Picking up from this thread:
Regarding my quest(ion) on the science behind how one (a perfumer to be?) learns, memorizes, recognizes and recalls smells. Your input is welcome :)
Here is the latest from DrSmellthis:
No abrasion whatsoever taken fom your post. Was just trying to characterize information and it came out wrong.
I believe perception in the general population is significantly synaesthetic, and that article and its references aren't a bad intro to that. It gives several examples where the different perceptual areas of the brain work together, and reviews cases where someone loses a sense like hearing and brain perception adjusts to compensate with dynamics between different areas of perception, in addition to the example from the previous post. It dovetails with issues of brain plasticity, the ability of our brains to grow, change and adapt.
I don't think it's an accident that people describe smells in terms of other senses, and I would wager you could see it on funtional brain imaging. For example, while smelling and describing one's favorite smells; one should detect some activity in, say, visual or auditory regions, and so on.

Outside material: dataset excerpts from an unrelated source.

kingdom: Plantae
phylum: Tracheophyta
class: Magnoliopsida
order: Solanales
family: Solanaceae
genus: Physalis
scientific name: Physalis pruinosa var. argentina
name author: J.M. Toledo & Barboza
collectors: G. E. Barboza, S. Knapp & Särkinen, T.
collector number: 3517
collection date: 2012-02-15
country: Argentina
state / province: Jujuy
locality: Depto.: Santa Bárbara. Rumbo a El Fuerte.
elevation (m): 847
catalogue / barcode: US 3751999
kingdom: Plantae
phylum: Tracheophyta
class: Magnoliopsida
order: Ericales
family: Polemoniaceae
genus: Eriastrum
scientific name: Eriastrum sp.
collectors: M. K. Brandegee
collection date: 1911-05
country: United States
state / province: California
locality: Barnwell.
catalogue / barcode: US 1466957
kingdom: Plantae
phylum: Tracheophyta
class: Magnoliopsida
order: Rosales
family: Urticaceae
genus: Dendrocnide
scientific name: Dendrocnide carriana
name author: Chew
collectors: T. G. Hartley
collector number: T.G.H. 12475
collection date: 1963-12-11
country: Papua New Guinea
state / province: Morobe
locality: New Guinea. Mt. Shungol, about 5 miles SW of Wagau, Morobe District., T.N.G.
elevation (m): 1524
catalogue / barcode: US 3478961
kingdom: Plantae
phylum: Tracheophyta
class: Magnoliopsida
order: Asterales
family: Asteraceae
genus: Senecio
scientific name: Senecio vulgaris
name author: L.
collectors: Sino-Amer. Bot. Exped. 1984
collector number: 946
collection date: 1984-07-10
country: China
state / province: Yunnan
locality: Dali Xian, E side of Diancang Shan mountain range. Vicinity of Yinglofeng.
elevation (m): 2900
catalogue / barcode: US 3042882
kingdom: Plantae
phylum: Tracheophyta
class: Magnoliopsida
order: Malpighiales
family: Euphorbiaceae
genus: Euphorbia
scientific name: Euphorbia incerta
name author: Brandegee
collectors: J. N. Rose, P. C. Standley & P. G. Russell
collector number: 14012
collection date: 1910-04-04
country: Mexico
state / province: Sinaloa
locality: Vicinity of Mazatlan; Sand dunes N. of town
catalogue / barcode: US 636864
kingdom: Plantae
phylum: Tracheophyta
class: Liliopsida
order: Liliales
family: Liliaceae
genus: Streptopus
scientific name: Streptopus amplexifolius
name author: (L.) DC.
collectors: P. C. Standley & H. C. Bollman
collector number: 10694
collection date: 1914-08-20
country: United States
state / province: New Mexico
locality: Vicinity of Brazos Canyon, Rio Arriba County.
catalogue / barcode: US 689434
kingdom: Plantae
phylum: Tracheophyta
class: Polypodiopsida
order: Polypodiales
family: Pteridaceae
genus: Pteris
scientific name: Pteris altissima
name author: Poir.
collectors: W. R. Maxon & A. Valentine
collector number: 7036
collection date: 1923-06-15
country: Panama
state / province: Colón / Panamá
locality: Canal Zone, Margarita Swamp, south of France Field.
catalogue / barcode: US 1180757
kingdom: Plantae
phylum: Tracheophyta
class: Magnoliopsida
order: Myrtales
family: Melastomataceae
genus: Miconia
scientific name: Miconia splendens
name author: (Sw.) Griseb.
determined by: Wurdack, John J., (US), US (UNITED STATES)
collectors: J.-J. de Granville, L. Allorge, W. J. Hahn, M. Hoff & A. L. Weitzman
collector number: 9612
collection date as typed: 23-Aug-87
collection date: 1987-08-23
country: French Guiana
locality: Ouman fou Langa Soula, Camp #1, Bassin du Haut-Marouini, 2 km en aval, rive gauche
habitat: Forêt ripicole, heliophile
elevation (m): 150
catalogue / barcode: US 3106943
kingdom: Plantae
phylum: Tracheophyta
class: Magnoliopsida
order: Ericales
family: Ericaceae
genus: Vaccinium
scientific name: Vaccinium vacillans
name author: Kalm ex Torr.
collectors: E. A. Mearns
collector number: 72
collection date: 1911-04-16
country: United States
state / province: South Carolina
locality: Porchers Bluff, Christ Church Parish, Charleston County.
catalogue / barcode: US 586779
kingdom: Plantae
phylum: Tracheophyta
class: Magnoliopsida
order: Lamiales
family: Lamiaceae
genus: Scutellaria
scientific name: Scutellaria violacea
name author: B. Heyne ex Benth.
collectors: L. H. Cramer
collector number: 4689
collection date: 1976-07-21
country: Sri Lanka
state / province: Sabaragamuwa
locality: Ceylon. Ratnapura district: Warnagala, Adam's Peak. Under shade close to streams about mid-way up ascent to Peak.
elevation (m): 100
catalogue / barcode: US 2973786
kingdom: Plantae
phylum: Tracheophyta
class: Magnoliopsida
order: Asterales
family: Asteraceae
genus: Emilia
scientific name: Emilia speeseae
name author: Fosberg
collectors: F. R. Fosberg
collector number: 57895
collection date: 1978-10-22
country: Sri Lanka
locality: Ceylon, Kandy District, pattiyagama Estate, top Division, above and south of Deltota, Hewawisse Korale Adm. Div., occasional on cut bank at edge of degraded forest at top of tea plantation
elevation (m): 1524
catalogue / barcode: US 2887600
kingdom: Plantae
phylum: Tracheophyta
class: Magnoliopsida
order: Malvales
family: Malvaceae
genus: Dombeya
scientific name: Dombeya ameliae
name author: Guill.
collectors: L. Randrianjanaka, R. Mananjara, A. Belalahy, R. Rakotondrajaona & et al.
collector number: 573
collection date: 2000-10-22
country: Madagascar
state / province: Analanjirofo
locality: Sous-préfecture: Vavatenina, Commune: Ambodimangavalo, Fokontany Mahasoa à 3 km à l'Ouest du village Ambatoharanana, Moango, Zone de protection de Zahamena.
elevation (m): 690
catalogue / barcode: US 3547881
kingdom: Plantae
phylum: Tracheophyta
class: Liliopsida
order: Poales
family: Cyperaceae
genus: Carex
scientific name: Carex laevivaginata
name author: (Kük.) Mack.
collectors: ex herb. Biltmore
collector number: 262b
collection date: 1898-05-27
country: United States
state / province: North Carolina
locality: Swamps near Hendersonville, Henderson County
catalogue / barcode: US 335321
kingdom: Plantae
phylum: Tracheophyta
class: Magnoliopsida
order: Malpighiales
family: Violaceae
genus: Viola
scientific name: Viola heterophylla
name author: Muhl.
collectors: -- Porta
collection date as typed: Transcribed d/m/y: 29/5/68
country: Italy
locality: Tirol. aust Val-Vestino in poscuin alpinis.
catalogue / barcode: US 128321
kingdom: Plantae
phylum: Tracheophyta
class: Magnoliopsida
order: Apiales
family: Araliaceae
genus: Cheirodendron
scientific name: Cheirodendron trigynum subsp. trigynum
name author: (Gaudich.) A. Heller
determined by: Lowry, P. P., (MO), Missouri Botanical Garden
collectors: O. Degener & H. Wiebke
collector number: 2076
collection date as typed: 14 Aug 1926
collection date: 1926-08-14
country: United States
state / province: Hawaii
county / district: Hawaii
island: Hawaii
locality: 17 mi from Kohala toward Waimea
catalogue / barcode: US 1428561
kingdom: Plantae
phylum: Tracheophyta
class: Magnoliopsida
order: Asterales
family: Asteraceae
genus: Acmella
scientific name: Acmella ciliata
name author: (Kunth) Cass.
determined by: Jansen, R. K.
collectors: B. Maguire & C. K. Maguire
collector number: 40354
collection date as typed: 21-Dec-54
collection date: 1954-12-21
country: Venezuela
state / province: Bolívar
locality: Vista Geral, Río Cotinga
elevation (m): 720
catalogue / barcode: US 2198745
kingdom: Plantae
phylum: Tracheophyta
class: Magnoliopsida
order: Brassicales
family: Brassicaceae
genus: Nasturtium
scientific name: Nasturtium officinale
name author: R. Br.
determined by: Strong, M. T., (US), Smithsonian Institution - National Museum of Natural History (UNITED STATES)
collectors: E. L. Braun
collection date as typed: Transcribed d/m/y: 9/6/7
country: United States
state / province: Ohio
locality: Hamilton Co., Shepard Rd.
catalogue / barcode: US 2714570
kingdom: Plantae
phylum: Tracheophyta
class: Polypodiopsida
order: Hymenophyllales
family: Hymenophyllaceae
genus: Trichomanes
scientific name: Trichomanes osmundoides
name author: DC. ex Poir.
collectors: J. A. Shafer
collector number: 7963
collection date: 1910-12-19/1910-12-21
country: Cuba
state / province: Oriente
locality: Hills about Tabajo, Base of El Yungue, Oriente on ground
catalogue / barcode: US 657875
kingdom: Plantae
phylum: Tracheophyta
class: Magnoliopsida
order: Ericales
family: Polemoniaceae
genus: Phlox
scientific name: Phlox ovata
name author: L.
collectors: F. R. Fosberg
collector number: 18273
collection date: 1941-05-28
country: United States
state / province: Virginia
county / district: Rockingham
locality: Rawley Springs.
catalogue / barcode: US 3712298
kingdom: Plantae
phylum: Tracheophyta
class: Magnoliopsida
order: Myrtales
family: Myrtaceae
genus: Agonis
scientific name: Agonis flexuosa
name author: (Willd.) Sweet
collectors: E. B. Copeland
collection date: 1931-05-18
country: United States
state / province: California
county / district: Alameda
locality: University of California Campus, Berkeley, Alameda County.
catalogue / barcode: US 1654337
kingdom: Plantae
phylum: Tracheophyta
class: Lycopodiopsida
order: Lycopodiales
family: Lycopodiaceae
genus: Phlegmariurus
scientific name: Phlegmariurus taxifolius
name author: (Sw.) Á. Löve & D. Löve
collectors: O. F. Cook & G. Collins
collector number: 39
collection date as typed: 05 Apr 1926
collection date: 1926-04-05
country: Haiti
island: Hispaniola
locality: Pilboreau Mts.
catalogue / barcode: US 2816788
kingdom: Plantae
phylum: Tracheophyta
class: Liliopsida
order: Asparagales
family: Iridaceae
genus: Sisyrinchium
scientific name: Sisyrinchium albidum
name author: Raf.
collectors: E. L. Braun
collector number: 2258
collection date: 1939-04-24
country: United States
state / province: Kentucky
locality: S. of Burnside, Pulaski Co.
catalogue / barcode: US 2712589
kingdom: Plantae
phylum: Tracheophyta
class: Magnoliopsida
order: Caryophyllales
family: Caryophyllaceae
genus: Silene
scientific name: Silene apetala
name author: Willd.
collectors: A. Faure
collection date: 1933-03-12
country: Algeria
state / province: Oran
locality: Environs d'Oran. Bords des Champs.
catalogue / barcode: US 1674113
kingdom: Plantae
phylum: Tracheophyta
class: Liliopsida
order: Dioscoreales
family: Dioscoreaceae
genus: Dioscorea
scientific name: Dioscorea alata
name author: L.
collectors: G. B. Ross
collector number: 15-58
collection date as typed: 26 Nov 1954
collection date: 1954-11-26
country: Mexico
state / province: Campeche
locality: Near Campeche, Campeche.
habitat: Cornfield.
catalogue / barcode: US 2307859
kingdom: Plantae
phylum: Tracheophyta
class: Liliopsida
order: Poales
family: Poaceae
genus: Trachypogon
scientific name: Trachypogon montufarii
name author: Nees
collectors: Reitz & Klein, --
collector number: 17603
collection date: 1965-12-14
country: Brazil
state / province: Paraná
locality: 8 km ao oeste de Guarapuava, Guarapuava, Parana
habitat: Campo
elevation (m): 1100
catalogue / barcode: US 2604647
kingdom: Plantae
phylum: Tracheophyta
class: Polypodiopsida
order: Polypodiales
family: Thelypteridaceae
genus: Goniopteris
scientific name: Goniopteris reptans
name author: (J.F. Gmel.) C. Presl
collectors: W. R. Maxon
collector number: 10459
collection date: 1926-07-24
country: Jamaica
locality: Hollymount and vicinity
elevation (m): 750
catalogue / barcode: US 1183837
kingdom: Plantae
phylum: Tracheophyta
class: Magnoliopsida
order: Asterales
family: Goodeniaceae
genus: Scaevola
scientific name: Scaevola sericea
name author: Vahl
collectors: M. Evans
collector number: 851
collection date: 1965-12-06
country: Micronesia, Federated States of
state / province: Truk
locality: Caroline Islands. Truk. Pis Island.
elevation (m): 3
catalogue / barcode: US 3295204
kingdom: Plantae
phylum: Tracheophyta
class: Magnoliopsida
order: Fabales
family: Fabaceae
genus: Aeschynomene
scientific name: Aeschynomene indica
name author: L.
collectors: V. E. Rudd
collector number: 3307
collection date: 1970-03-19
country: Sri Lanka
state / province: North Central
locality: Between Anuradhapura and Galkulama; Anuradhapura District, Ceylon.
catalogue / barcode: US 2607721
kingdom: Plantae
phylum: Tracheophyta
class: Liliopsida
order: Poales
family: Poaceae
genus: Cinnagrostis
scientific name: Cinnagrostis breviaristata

Some of the research has been done, some hasn't, like with anything. But I believe "structures of perception" flowing via perceptual areas of the brain and their interaction, are shared between senses.
Subjectively, it is also common for smells to trigger rich memories involving multiple kinds of sensory information. That is because the smell was not just stored as a discrete smell in the first place, but as a narrative memory, a part of a life story, with all the elements stories contain.
So smelling something is rarely an experience of simply processing odor chemicals as new, discrete and isolated stimuli, which we process as a mere collection of raw olfactory properties. But rather the smell perception itself is at once laden with meaningful associations.
So essentally, one would need to use terms of "metaphor" (expressing something in terms of something else, put one way) to accurately characterize our original neurology, perception, and experience.
In the past metaphor has been regarded as a kind of "lie", like myth; whereas in a sense it is starting to look like the most accurate way to characterize the world, by grounding everything in the original experience which involves multi-sensory, associative neurology.
There are any number of interesting potential implications of that, for me, involving philosophy of science and perception; education; and society. For example, it would suggest the fundamental importance of art; and a proper role of artists, to bring people in touch with their their own realities/experience, since art is the medium of metaphor. It would also suggest the value of educating young people in the arts; especially for the purposes of general brain development, consistent with other research on that topic.
The study of smell is full of potential insights about various areas of life (e.g., human sexuality), which is one thing that makes it fun.